- Supreme Court of the United States

Argued April 18, 1916 Reargued January 19, 1917 Decided April 9, 1917
- Full case name: Franklin O. Bunting, Plaintiff in Error v. The State of Oregon
- Citations: 243 U.S. 426 (more) 37 S. Ct. 435; 61 L. Ed. 830; 1917 U.S. LEXIS 2008

Case history
- Prior: 71 Or. 259 (1914)

Holding
- The court affirmed the decision of the Oregon Supreme Court, which upheld the state law, for a ten-hour work day, as constitutional.

Court membership
- Chief Justice Edward D. White Associate Justices Joseph McKenna · Oliver W. Holmes Jr. William R. Day · Willis Van Devanter Mahlon Pitney · James C. McReynolds Louis Brandeis · John H. Clarke

Case opinions
- Majority: McKenna, joined by Holmes, Day, Pitney, Clarke
- Dissent: White
- Dissent: Van Devanter
- Dissent: McReynolds
- Brandeis took no part in the consideration or decision of the case.

= Bunting v. Oregon =

Bunting v. Oregon, 243 U.S. 426 (1917), is a case in which the Supreme Court of the United States upheld a ten-hour work day, which was accepted for both men and women, but the state minimum-wage laws were not changed until 20 years later.

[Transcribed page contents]
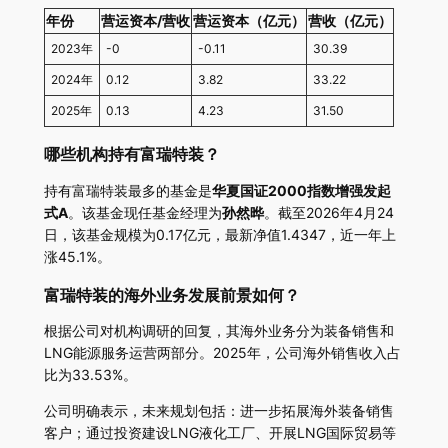
年份
营运资本/营收
营运资本（亿元）
营收（亿元）
2023年
-0
-0.11
30.39
2024年
0.12
3.82
33.22
2025年
0.13
4.23
31.50
哪些机构持有富瑞特装？
持有富瑞特装最多的基金是
华夏国证2000指数增强发起
式A
。该基金现任基金经理为
孙然晔
。截至2026年4月24
日，该基金规模为0.17亿元，最新净值1.4347，近一年上
涨45.1%。
富瑞特装的海外业务发展前景如何？
根据公司对机构调研的回复，其海外业务分为装备销售和
LNG能源服务运营两部分。2025年，公司海外销售收入占
比为33.53%。
公司明确表示，未来规划包括：进一步拓展海外装备销售
客户；通过投资建设LNG液化工厂、开展LNG国际贸易等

TASK ITEM A
In the Bunting v. Oregon text, which justice took no part in the consideration or decision of the case?
TASK ITEM B
How would you put this sentence from the Bunting v. Oregon text into Spanish: "The court affirmed the decision of the Oregon Supreme Court, which upheld the state law, for a ten-hour work day, as constitutional."
TASK ITEM C
Which justices wrote dissents, according to the Bunting v. Oregon text?

TASK SOLUTION A
Louis Brandeis

TASK SOLUTION B
El tribunal confirmó la decisión de la Corte Suprema de Oregón, que había declarado constitucional la ley estatal de una jornada laboral de diez horas.

TASK SOLUTION C
Edward D. White, Willis Van Devanter, James C. McReynolds